Data extract: Begin

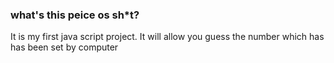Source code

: ### what's this peice os sh*t?
It is my first java script project. It will allow you guess the number which has has been set by computer 

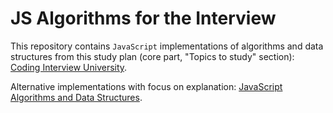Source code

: # JS Algorithms for the Interview

This repository contains `JavaScript` implementations of algorithms and data structures from this study plan (core part, "Topics to study" section): [Coding Interview University](https://github.com/jwasham/coding-interview-university).

Alternative implementations with focus on explanation: [JavaScript Algorithms and Data Structures](https://github.com/trekhleb/javascript-algorithms).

Data extract: End

:: Prompt ::
The reply should hold only the lines from the first line of the records above through the line containing "for the Interview", copied exactly and without pictures.

:: Expected answer ::
Source code

: ### what's this peice os sh*t?
It is my first java script project. It will allow you guess the number which has has been set by computer 

Source code

: # JS Algorithms for the Interview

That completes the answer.